INSTRUCTIONS TO FOLLOW -> Identify every line in the rows below that contains the string "skCircle", and copy each such line. Case counts.

#### GIVEN RECORDS ####

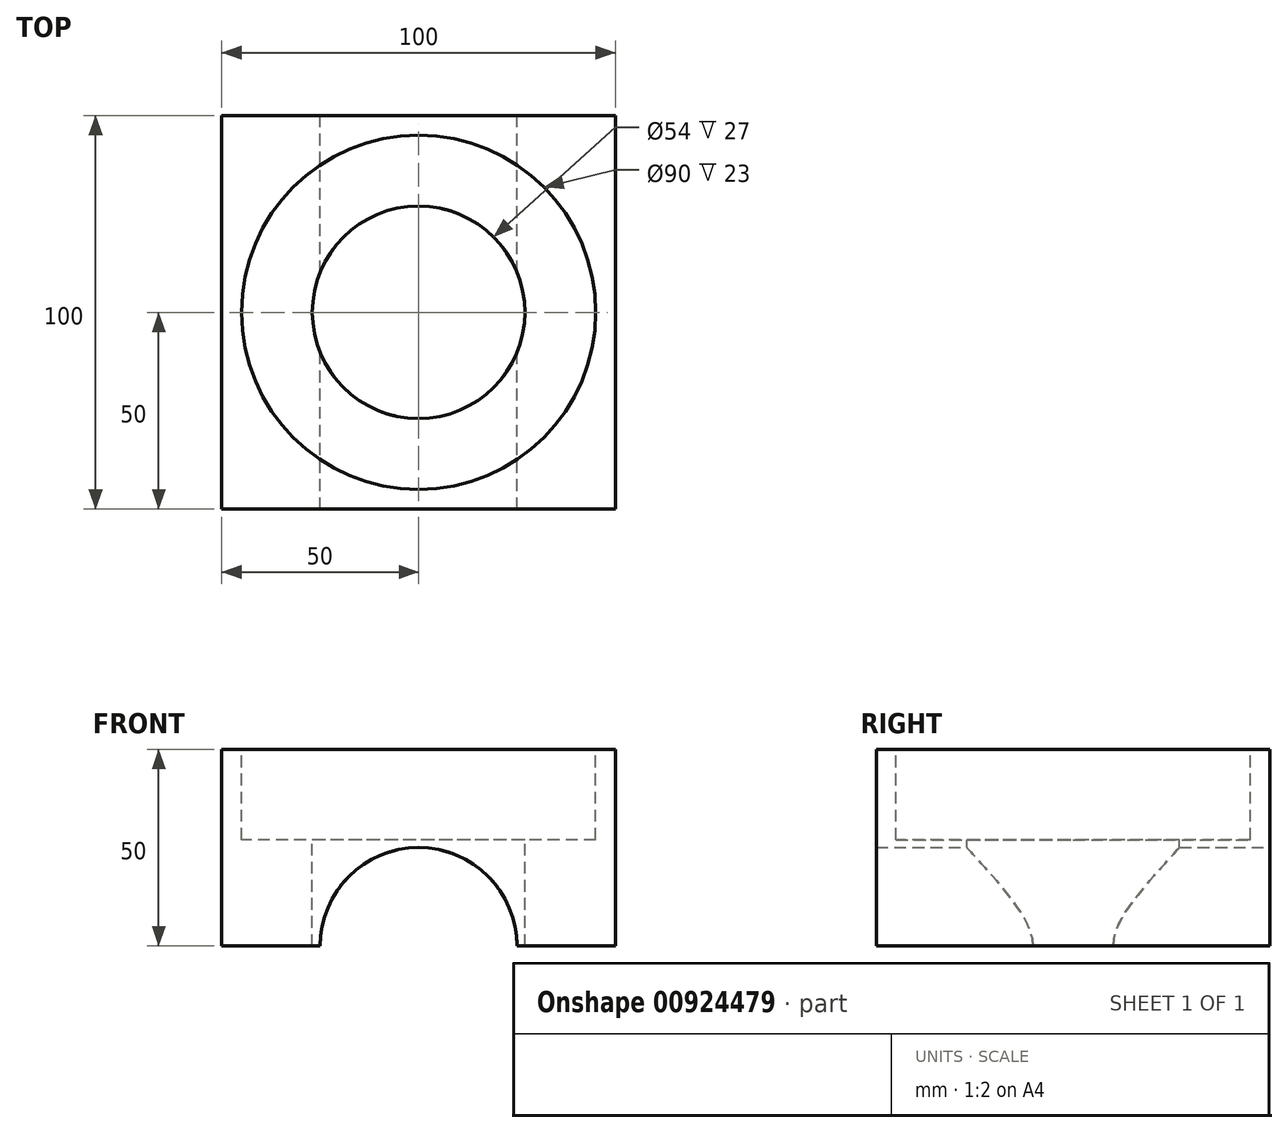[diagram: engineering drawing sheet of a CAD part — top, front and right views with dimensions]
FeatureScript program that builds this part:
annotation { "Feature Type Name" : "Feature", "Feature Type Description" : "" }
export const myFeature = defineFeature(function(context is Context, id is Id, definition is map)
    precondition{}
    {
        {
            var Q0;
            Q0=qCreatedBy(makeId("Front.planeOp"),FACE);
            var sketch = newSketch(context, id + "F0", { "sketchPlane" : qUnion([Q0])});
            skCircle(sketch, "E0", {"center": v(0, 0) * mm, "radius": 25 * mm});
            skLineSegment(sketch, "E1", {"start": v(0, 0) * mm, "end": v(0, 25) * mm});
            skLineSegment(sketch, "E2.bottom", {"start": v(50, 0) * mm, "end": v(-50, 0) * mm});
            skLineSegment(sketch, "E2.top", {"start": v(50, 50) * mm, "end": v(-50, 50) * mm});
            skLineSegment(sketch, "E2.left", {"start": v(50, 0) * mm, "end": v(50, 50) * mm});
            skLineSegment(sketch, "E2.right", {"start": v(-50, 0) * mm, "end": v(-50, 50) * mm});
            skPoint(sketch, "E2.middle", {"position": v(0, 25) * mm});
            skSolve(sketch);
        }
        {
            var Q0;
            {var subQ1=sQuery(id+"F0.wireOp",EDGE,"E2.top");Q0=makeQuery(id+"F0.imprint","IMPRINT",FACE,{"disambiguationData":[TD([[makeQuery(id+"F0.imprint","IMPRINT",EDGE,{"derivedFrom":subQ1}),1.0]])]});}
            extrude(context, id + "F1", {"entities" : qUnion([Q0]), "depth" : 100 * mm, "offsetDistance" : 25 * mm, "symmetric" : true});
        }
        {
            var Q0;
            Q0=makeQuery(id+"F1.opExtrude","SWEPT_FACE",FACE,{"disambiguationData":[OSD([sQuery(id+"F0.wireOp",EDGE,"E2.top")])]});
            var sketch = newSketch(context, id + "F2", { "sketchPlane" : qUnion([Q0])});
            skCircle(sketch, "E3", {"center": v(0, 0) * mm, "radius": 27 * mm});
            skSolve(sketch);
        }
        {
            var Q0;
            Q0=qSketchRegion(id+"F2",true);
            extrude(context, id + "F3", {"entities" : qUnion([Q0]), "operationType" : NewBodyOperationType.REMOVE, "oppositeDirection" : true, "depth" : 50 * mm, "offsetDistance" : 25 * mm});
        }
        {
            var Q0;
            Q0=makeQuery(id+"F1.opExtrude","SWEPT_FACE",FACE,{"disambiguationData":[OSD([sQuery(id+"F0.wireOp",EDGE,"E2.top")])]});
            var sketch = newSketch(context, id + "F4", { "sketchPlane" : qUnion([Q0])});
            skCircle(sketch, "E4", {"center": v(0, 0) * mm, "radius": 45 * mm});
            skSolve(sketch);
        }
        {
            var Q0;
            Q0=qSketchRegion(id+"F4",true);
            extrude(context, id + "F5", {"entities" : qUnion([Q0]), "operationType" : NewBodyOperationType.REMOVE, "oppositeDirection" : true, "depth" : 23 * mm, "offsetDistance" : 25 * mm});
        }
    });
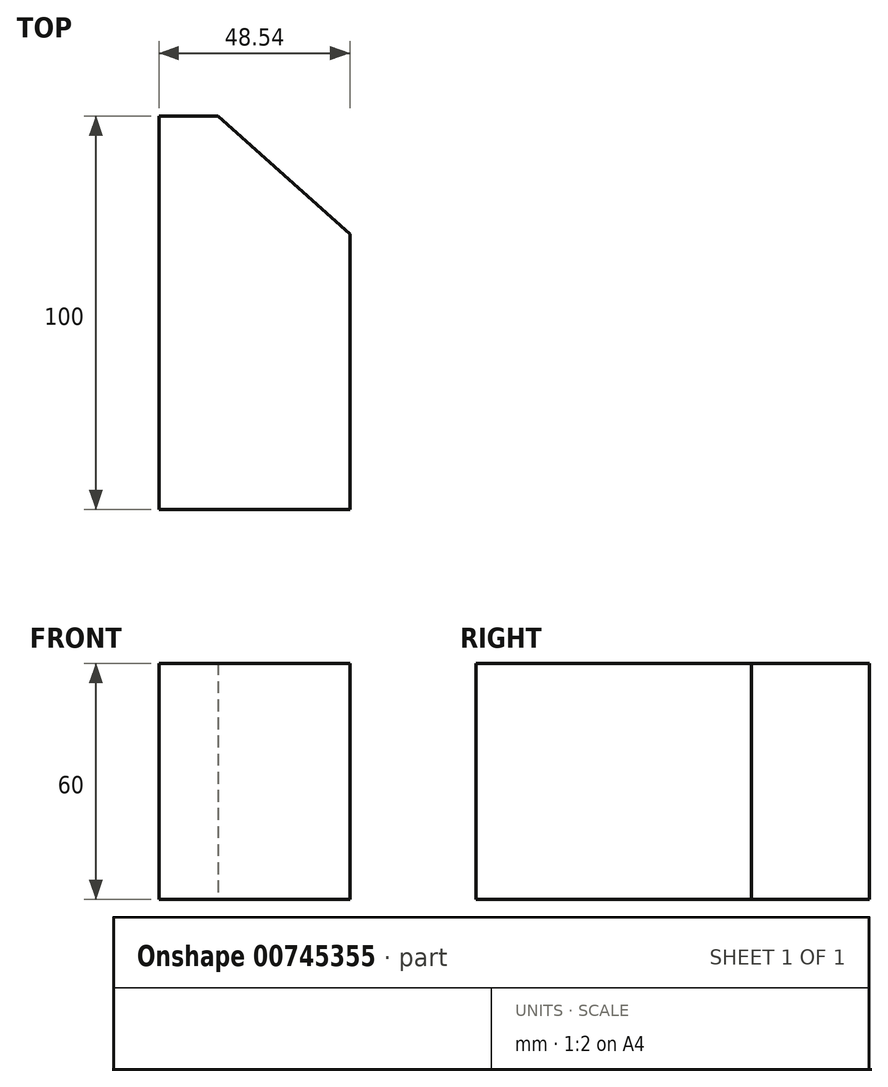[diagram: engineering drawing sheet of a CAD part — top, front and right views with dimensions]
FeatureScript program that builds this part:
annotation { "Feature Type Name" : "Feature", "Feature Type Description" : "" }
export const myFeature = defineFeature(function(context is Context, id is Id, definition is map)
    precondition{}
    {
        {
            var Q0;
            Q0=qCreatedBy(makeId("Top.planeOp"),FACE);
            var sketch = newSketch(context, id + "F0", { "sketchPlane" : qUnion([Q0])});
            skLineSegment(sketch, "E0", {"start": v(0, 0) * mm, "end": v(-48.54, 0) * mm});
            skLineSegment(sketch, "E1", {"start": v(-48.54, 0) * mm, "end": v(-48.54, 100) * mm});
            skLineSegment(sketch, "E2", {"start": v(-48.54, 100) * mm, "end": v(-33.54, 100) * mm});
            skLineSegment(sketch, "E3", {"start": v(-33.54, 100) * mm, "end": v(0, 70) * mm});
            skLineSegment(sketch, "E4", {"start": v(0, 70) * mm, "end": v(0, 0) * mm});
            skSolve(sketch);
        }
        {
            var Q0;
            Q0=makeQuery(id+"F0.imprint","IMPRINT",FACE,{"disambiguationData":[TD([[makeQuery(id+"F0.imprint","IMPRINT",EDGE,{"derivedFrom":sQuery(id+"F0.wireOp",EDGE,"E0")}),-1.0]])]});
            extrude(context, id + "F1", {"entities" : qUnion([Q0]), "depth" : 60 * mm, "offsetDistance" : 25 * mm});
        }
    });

####

RESULT FOR THIS TASK ->
            skCircle(sketch, "E0", {"center": v(0, 0) * mm, "radius": 25 * mm});
            skCircle(sketch, "E3", {"center": v(0, 0) * mm, "radius": 27 * mm});
            skCircle(sketch, "E4", {"center": v(0, 0) * mm, "radius": 45 * mm});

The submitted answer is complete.